Monday, 21 January 2008

  • shed the clothes that have become my skin


    And to stand on my own, to be strong enough to realize what I need and what I desire; what I will compromise to gain a pathetic semblance of what I need; to finally discover that no, I will never be satisfied and there will always be a part of me to compromise my own ideals and moral standards, whatever they may be, just to take a piece of something to show off or to prove to myself that I am worth something, that I am capable of something. But what are my own ideals? I have no moral standards, but I do have ideals; and yet I've been shown over and over again that my ideals are impossible. Impossible but now I see them for what they truly are; what they want, which is not so dissimilar to what I seek.
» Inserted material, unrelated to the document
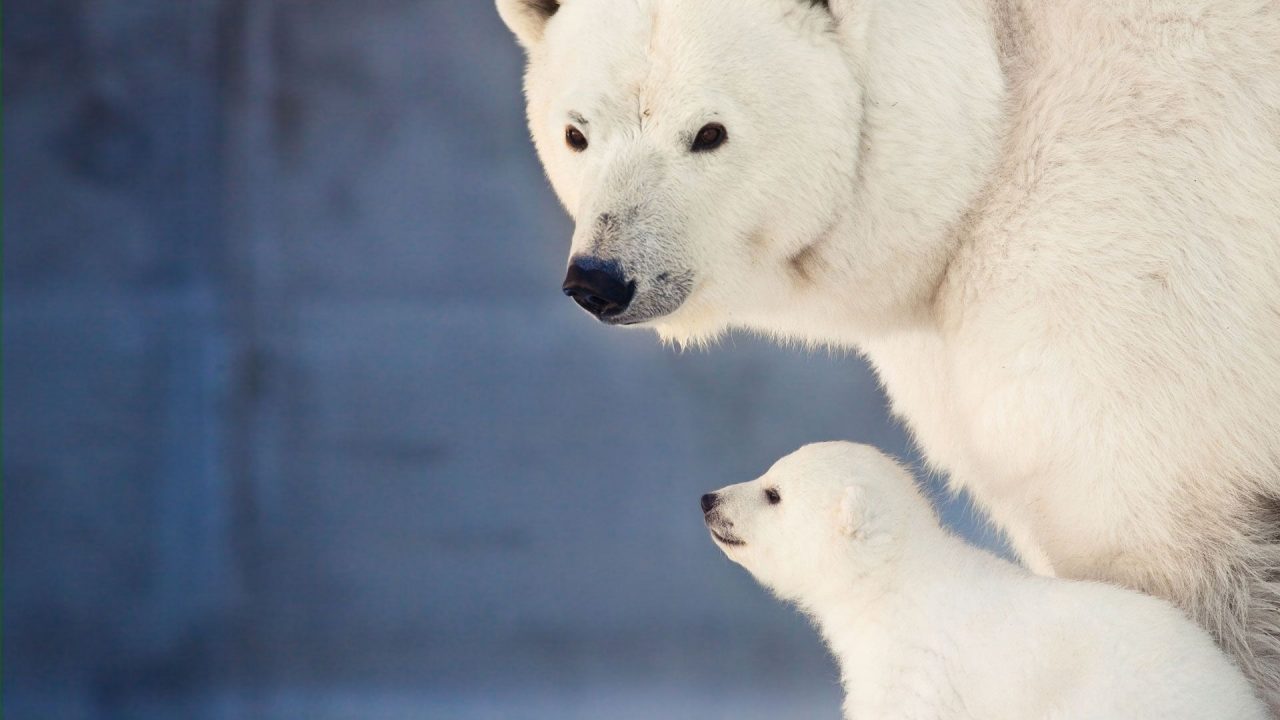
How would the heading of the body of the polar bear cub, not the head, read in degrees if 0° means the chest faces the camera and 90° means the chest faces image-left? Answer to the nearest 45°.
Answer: approximately 90°
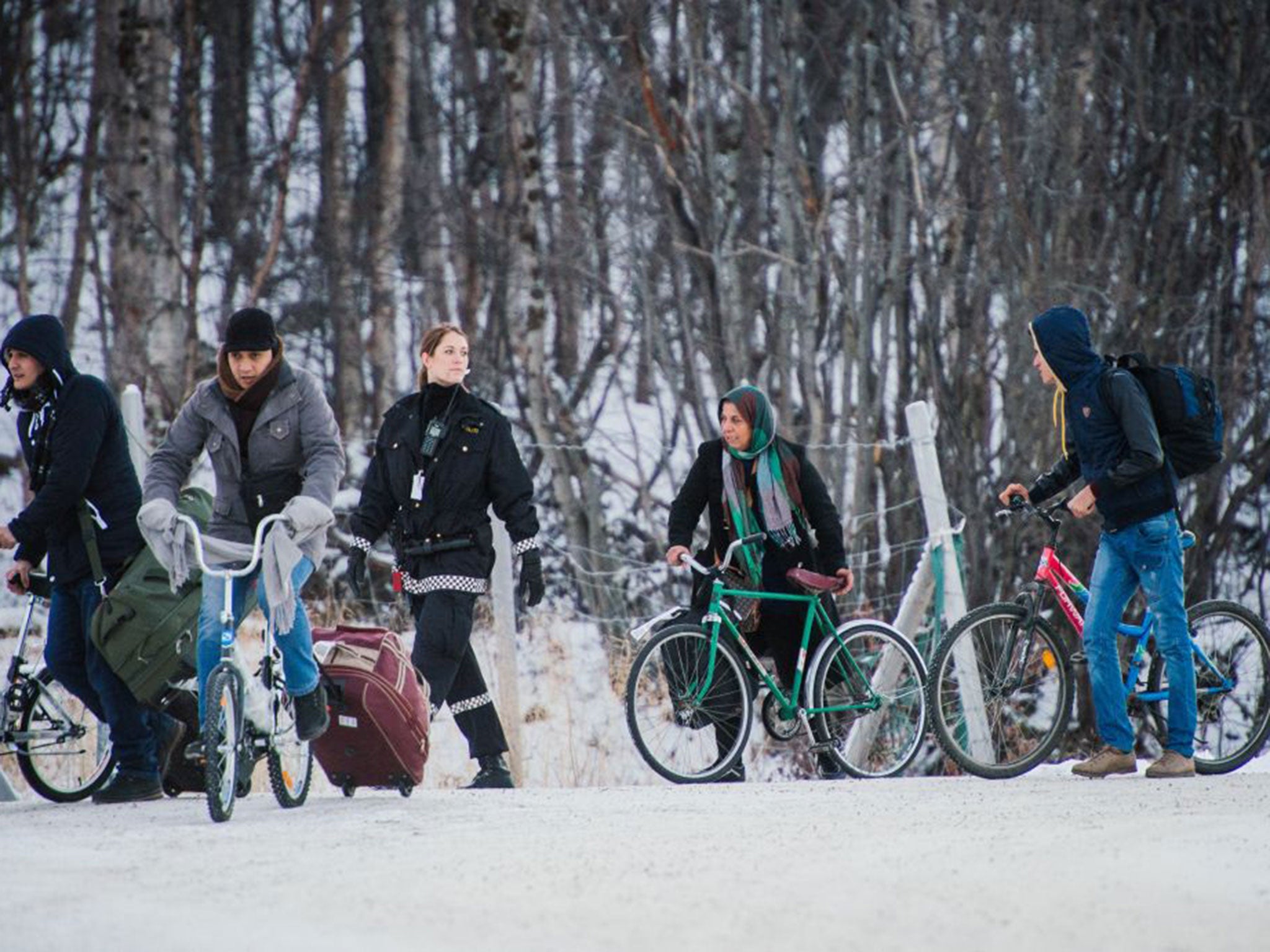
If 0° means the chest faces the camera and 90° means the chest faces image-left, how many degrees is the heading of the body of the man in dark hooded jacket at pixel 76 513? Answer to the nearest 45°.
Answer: approximately 90°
But to remove layers upon layers of protective armour, to absolve not just another's but your own, and to do it together... most human beings either have not the brain capacity to know how, or in my case - are unsure of their own strength and if it is possible to accomplish all of that and still remain standing in the end when it is cause for celebration because you have succeeded. Do you sacrifice yourself for the mere possibility of happiness? What a silly question... but to actually mold those actions and ideals into certainty and persuasiveness, to have the guts to go for it and do it and risk failure...

    circa 2006

Comments (1)

  • yes, risk is well, risky. How funny. I hope that you can muster up the courage to go for what you want. Its a new year. (that's how I try to rationalize it to myself anyway! lol) I have come by this old addage, "the more things change, the more they stay the same." I guess for me it is living comfortably in your own skin. Under promote, over deliver. Want any more cliches?